··· Excerpt to read

Trader Jeremie Kayobera had his life changed by a radio broadcast. It wasn’t a religious broadcast, or a political one, but a nuts and bolts broadcast about how to take advantage of Burundi’s membership of the East African Community (EAC).

Until that December 2011 radio show, he had bought maize flour in Tanzania or Uganda, Burundi’s economically powerful neighbours, imported it, paid his border dues and sold the staple foodstuff in his home country.

Why not? It’s a pattern of business repeated across the whole spectrum of Burundi’s trade relationships with its EAC neigbours: buy across the frontier, import, and sell. Every market place in even the smallest community bears witness to this pattern of doing business.

That changed overnight. He heard a radio programme explain to him that he could take advantage of start-up help from the government’s API Investment agency; he heard how much or how little he would have to pay in tax to the state’s Office Burundais des Recettes (OBR), the revenue authority.

Today he has realized a dream and established his own maize mill in Kanyanza. Goodbye paying taxes on imported foodstuffs. Hello the opportunity to make bigger profits milling from local produce, and to export.

“It doesn’t matter where you go in the countryside, you find that people know almost nothing about the benefits of EAC membership or the steps the government is taking to help business compete in the EAC,” says Davy Rubangisha, Programme Manager at the RPA radio, Burundi’s private and biggest station.

“With the help of TradeMark Africa (TMA), we are broadcasting every week special programmes about what EAC membership really means. The reaction across the board is: We didn’t know much about this until your programme. Thanks so much.”

The TradeMark Africa (TMA) programme supports government and private media to help the community’s smallest and economically least developed state align its business thinking and practice with those of the other four members and to take advantage of some of the innovations at home aimed at making Burundi more EAC-competitive.

“The media has a key role to play in disseminating knowledge about our EAC membership,” said Burundi’s MEAC minister, Hafsa Mossi. “The private media is doing an excellent job in informing the people and we are grateful to TradeMark Africa (TMA) for backing it.”

The TradeMark Africa (TMA) programme is part of a broad engagement with civil society and the government to shine the light of EAC business opportunities in all four corners of Burundi through seminars and debates and, above all, the media.

One of these is the establishment of the OBR itself to sweep away a creaking, muddled and arbitrary tax system and to put real revenue in government coffers to fund schools, hospitals and dams and to create opportunities for start-up businesses.

OBR has doubled state revenues in two years and is part of a government drive to rationalize and standardize the whole business of taxation, which, until OBR’s creation, was a haphazard affair.

Another RPA broadcast highlighted the plight of traders at the distant lakeside port of Rumonge, a gateway to Tanzania and the Democratic Republic of Congo.

They complained that there was no OBR presence at the port to clear imports from their two neighbours, so traders had to come all the way to Bujumbura (65 Km) to get their paperwork cleared, then return to the port to unload and start selling their goods. The cost of the journey in time and money raised the price of every item.

The result? OBR opened an office in Rumonge so goods can be cleared when they land and people can buy them locally.

“We are tracking the results of the broadcasts and media interventions and can see that they are having concrete results everywhere they are followed, and followed up. People tell us we are changing their lives for the better, and that is what it is all about,” said Anthe Vrijlandt, TradeMark Africa (TMA)’s Burundi Country Director.

······
··· Information given

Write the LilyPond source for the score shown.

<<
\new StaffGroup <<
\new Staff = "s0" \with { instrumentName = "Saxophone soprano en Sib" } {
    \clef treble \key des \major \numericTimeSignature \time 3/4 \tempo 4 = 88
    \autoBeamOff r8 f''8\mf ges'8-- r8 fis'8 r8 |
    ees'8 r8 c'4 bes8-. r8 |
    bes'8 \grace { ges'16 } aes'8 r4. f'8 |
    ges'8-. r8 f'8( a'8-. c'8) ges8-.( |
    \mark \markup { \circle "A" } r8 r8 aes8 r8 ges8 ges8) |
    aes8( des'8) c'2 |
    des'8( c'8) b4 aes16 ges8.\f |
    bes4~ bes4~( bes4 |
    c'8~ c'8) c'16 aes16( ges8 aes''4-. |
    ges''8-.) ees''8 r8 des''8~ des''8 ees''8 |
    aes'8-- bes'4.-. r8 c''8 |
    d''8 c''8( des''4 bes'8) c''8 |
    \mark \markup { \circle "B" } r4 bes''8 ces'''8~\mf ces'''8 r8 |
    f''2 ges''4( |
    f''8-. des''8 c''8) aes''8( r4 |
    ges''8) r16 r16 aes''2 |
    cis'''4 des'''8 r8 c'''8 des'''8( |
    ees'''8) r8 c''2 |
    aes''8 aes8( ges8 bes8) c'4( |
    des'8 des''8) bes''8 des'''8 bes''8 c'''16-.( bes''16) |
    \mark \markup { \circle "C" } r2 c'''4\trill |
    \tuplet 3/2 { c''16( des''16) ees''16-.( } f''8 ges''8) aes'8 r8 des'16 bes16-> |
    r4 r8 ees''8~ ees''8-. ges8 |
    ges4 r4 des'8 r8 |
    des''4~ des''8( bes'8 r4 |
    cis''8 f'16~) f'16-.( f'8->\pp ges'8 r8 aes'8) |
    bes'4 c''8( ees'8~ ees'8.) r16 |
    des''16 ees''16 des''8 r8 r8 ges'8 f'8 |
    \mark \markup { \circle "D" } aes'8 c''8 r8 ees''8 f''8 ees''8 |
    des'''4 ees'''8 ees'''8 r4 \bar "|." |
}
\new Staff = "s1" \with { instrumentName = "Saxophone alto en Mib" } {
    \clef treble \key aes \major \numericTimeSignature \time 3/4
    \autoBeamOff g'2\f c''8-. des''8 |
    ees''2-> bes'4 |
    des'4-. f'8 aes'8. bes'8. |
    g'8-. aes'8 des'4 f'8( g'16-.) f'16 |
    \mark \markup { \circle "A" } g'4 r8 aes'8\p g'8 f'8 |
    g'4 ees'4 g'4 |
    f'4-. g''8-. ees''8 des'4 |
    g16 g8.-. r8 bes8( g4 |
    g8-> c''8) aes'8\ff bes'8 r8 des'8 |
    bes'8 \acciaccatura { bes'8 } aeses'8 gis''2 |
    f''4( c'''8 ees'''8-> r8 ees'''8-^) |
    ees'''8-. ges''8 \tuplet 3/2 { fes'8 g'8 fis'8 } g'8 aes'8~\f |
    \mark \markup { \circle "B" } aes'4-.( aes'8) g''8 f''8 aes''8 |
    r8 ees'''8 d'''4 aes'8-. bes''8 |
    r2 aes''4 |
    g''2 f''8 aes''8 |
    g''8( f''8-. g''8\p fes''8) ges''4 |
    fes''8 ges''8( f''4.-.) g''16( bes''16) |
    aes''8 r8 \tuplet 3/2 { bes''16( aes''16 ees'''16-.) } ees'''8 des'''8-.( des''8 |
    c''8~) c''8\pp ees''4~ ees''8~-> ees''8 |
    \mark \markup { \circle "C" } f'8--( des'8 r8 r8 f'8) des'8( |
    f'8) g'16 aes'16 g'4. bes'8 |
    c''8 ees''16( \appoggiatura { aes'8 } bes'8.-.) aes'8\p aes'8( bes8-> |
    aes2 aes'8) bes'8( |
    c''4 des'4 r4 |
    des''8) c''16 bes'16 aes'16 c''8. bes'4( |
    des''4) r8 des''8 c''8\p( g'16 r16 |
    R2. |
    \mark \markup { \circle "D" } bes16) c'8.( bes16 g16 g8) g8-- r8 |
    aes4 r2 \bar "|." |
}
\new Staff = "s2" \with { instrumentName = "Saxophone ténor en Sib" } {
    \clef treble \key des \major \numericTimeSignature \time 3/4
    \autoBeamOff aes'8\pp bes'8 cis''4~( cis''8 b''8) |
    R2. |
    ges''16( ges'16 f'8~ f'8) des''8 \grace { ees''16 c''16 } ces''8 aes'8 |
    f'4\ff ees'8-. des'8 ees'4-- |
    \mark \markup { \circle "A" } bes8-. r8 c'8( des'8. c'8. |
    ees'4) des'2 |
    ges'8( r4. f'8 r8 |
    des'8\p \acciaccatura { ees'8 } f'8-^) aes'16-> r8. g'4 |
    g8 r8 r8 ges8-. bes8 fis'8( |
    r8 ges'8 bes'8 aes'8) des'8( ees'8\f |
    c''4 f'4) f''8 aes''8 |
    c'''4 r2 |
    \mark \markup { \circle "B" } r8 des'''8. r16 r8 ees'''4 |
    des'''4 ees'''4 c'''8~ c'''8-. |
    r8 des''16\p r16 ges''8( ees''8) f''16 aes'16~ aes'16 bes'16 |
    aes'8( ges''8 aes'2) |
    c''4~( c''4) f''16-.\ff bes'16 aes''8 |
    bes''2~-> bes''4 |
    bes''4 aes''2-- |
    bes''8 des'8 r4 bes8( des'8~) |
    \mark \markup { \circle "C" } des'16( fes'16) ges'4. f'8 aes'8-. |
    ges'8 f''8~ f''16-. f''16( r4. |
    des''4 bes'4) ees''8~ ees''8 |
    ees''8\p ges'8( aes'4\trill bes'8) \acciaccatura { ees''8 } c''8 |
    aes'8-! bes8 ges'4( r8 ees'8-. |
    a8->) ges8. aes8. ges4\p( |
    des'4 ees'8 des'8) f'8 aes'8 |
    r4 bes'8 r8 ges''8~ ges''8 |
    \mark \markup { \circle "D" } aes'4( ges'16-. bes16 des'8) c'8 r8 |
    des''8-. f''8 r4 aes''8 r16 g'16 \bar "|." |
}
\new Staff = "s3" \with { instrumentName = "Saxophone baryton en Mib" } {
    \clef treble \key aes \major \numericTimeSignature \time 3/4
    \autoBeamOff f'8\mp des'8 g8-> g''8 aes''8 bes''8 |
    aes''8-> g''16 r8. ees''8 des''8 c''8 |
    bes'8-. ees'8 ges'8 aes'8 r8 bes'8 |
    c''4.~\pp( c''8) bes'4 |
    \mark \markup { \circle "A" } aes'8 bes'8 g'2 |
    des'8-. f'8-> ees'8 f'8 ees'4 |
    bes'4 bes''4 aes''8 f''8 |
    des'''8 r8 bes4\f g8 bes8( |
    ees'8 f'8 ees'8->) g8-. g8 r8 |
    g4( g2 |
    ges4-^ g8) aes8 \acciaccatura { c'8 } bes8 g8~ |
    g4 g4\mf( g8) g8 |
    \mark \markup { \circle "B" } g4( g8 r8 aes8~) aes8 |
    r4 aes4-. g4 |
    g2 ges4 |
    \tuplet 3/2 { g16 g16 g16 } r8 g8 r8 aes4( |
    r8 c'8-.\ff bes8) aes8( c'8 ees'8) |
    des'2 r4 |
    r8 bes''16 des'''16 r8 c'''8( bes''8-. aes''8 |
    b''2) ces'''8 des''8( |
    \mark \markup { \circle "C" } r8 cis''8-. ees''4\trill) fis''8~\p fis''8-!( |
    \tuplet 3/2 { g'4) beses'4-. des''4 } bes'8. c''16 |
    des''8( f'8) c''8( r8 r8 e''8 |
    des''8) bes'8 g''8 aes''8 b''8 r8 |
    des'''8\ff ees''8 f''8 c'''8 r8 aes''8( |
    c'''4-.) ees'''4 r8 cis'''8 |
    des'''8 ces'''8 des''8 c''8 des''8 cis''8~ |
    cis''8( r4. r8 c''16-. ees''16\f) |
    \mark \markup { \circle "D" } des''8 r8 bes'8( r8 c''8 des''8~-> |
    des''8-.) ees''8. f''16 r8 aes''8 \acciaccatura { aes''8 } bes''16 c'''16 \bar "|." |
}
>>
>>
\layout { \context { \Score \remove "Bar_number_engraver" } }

······

In the article about radio broadcasts on Burundi's East African Community membership, where did trader Jeremie Kayobera establish his own maize mill?

__Response to this exercise__
In Kanyanza.